Hacker News new | ask | show | jobs
by hamner 5514 days ago
The argument that important ML algorithms should be highly scalable ( O(logN), O(N), O(NlogN) ) holds in fields that are rich in "big data," with millions to trillions of data points.

However, there are also many fields where acquiring a large ( > 100s-1000s of samples) is infeasible. This is especially relevant in medicine and biology. Many applications are constrained by small sample sizes and may have a feature count that is orders of magnitude larger than the sample count. Examples include fMRI studies and gene expression studies. Don't discount research in methodologies (such as SVMs and many graphical models) that have superlinear performance as impractical for real-world applications, because these are used heavily in certain fields.

3 comments

My impression was that the OP didn't say superlinear algorithms are somehow useless; merely that there are reasons why the linear (or better) ones can be used in much more general settings, which is what makes them "big impact".
Experimental settings like these are also interesting because they provide opportunities for the application of active learning.

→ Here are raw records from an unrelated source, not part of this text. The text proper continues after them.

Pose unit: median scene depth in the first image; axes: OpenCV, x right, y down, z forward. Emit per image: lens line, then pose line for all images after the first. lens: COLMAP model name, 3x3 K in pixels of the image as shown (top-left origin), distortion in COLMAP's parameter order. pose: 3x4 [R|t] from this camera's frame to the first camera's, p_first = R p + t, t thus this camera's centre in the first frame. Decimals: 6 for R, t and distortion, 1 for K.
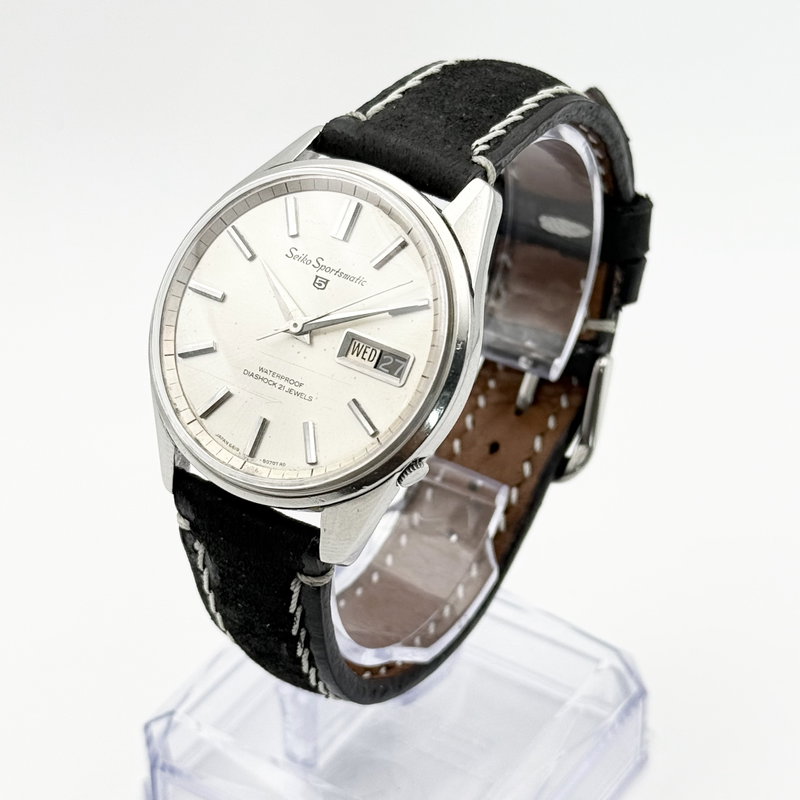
lens RADIAL K [[2315.1, 0, 400.0], [0, 2315.1, 400.0], [0, 0, 1]] dist [0.044060, -0.246391]
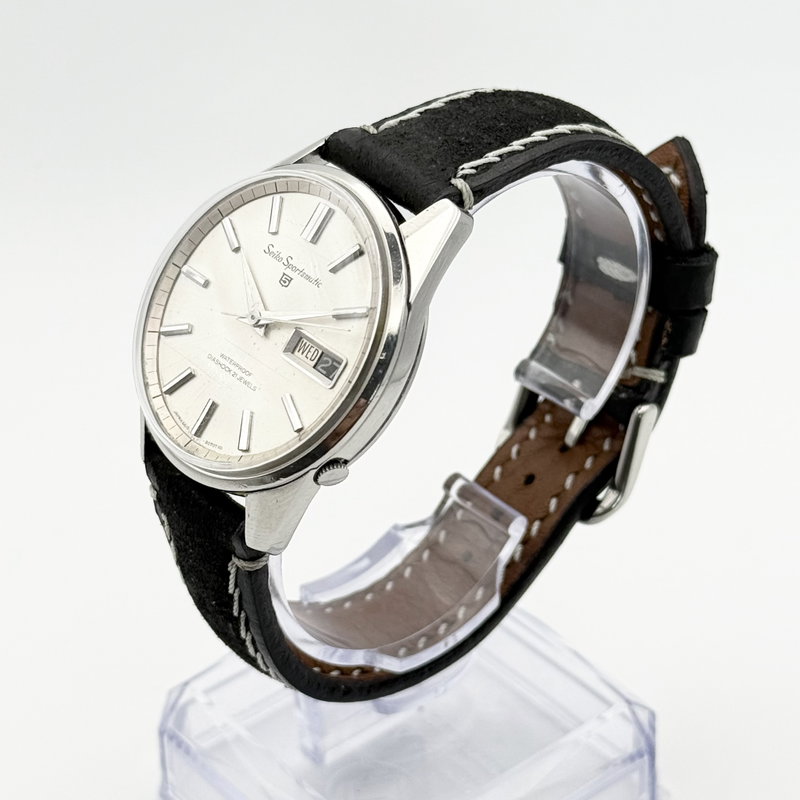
lens RADIAL K [[2315.1, 0, 400.0], [0, 2315.1, 400.0], [0, 0, 1]] dist [0.044060, -0.246391]
pose [[0.955315, 0.139940, -0.260364, 0.284253], [-0.146931, 0.989119, -0.007481, 0.002590], [0.256484, 0.045402, 0.965482, 0.012091]]
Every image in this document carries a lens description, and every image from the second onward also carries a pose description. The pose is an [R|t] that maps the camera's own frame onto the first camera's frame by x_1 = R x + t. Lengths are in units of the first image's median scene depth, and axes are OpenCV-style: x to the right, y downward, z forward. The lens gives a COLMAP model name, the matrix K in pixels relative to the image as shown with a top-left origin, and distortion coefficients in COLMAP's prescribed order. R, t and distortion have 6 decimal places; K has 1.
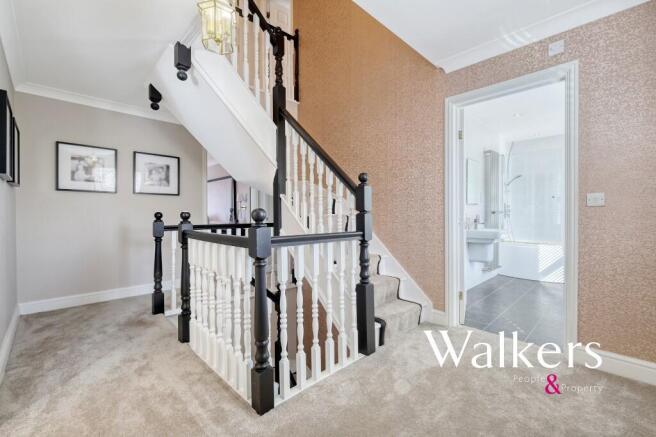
lens RADIAL K [[286.6, 0, 331.9], [0, 286.6, 216.9], [0, 0, 1]] dist [0.000739, 0.000193]
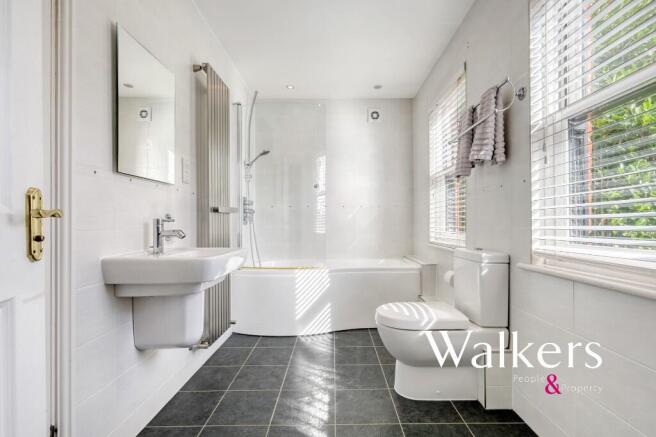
lens RADIAL K [[286.6, 0, 331.9], [0, 286.6, 216.9], [0, 0, 1]] dist [0.000739, 0.000193]
pose [[0.707635, 0.013326, 0.706452, 0.373278], [0.005967, 0.999674, -0.024833, 0.007764], [-0.706553, 0.021788, 0.707325, 0.548059]]
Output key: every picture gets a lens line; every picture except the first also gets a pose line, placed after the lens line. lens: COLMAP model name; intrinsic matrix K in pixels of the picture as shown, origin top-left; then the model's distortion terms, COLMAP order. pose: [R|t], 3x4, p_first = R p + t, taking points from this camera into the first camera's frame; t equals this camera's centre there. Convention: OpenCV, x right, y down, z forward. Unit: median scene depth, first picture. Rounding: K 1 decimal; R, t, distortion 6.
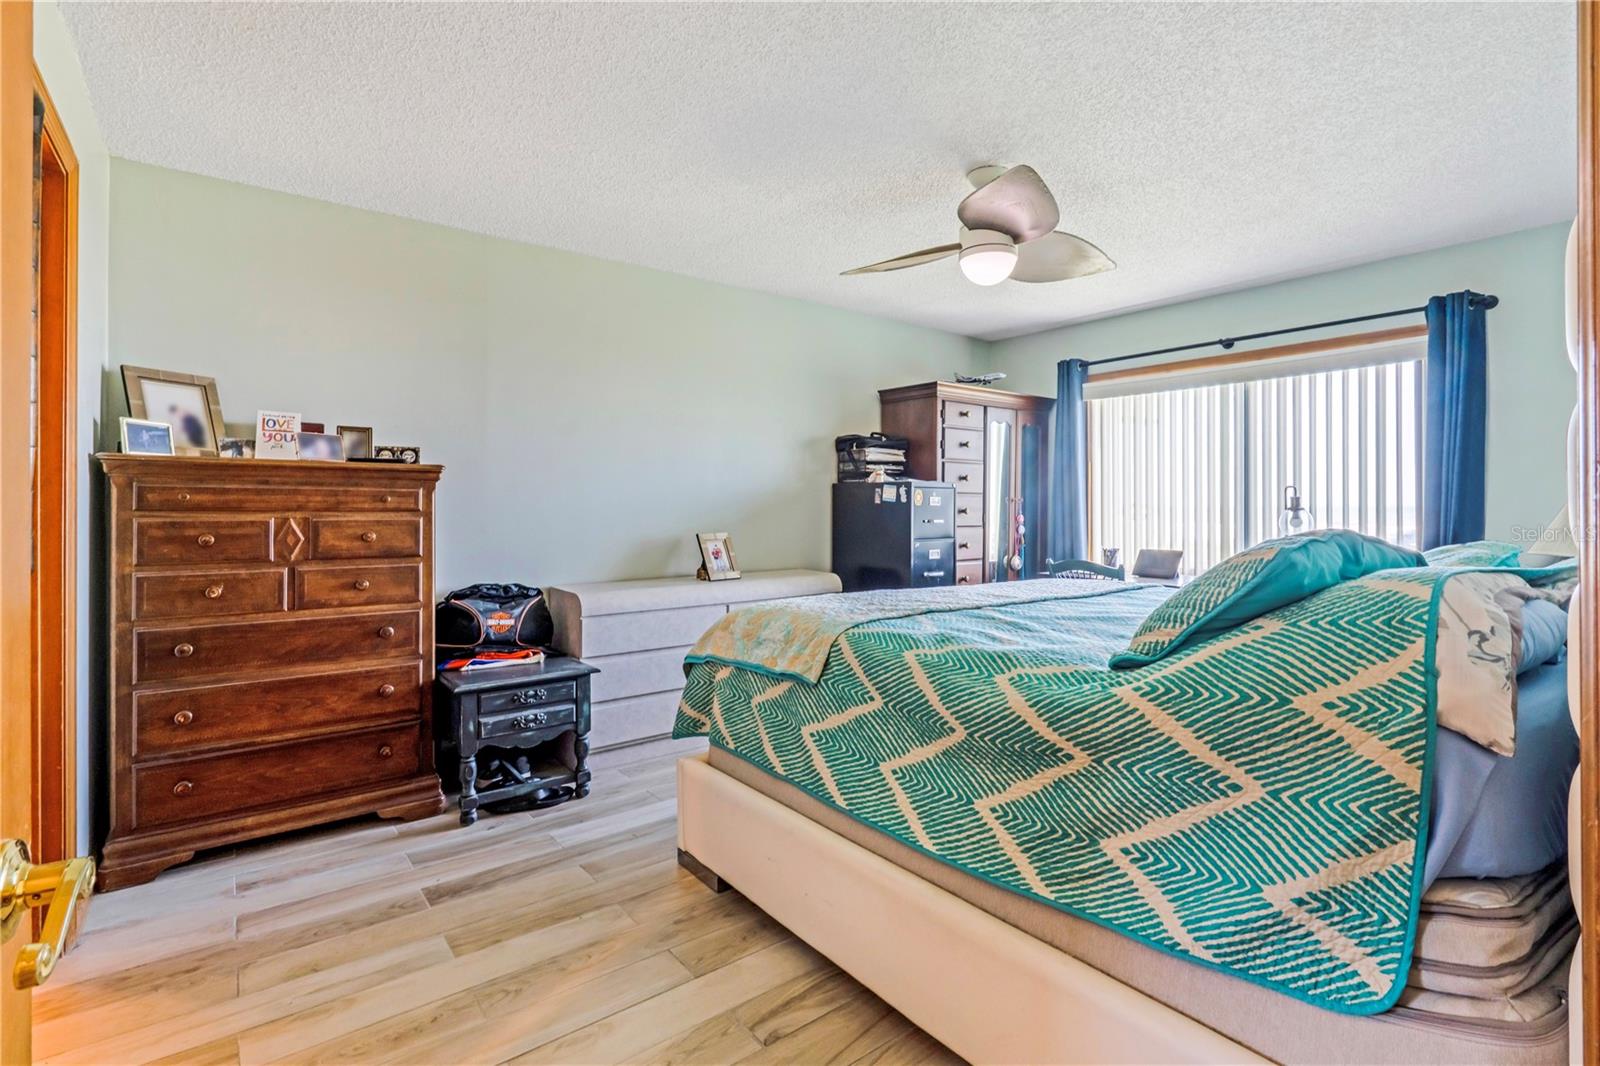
lens RADIAL K [[739.7, 0, 797.5], [0, 739.7, 507.4], [0, 0, 1]] dist [-0.009300, 0.000801]
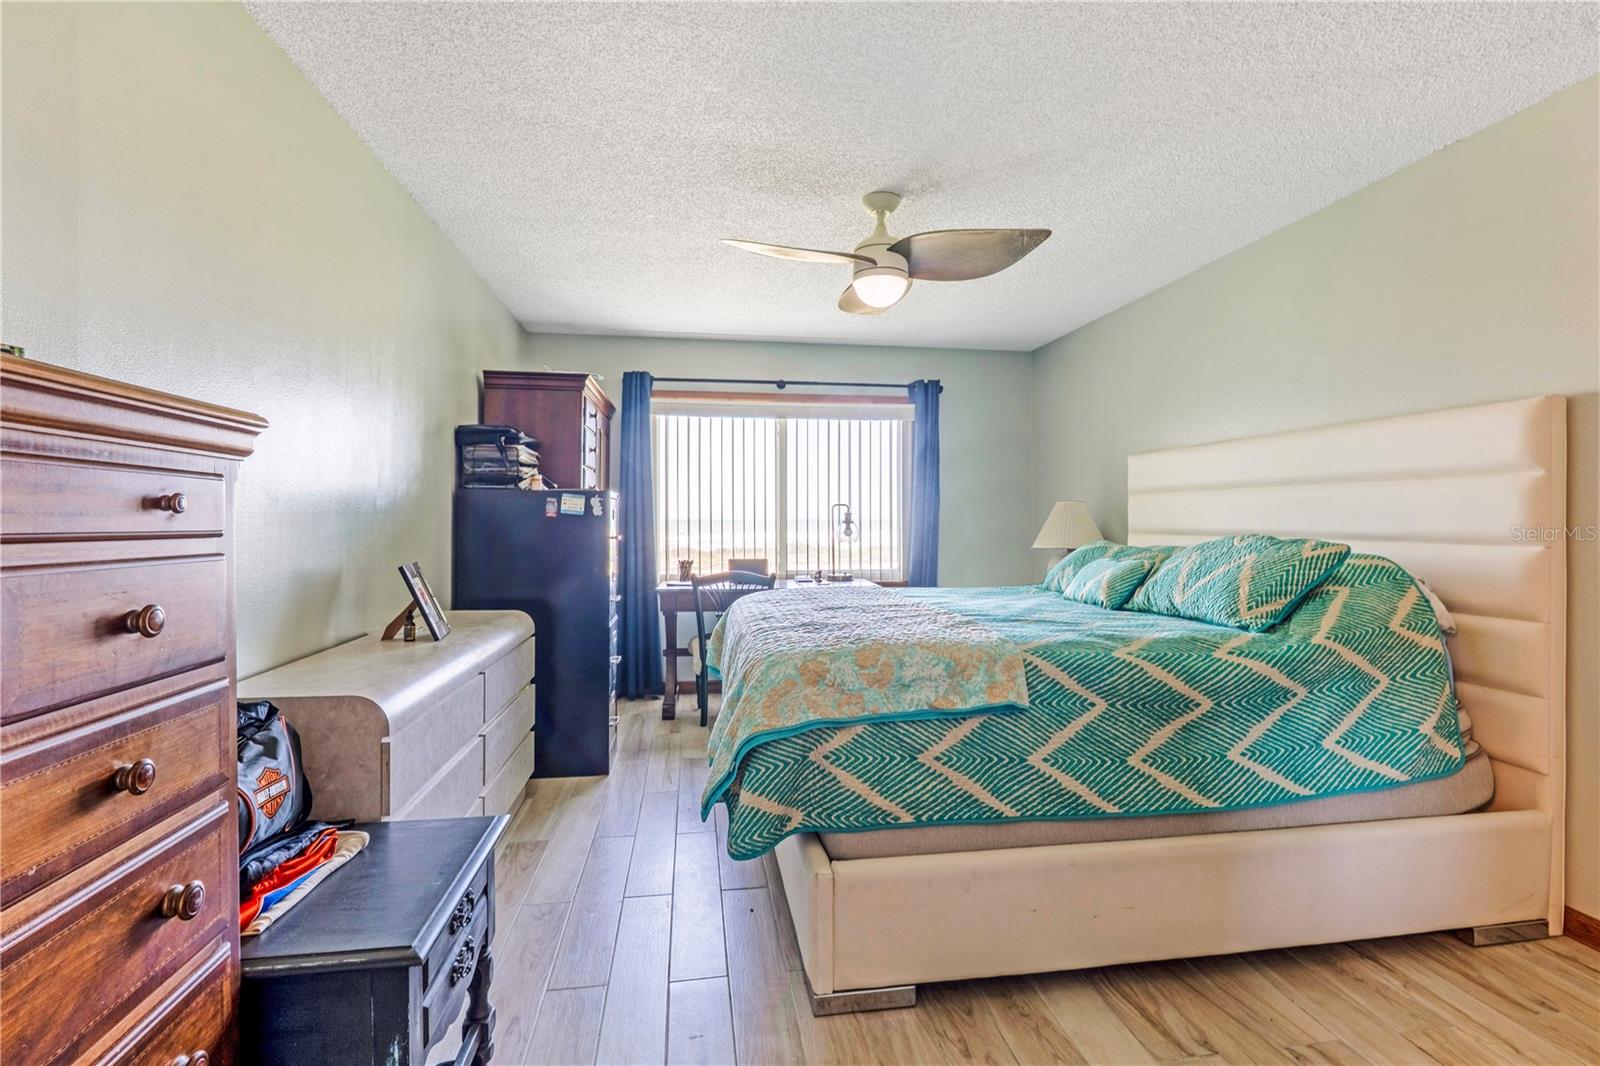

For example, if we wish to learn the properties of some family of new materials, we may have to choose which particular elements of the family to synthesise before we can begin measuring anything. Even if we can only afford to take 100 samples, or less, the synthesis procedure might have a dozen parameters or more.

We then have the problem of sensibly selecting a small number of samples from a relatively high dimensional space. In this situation it could be very easy to justify some serious computational effort if it could potentially save months of wasted effort in the lab.

Agreed, and I'd add that I found the title to be misleading. It's one researcher's take on what's important, but of necessity it's constrained by that person's interests.

Yahoo cares about big data, but not everyone is in that domain.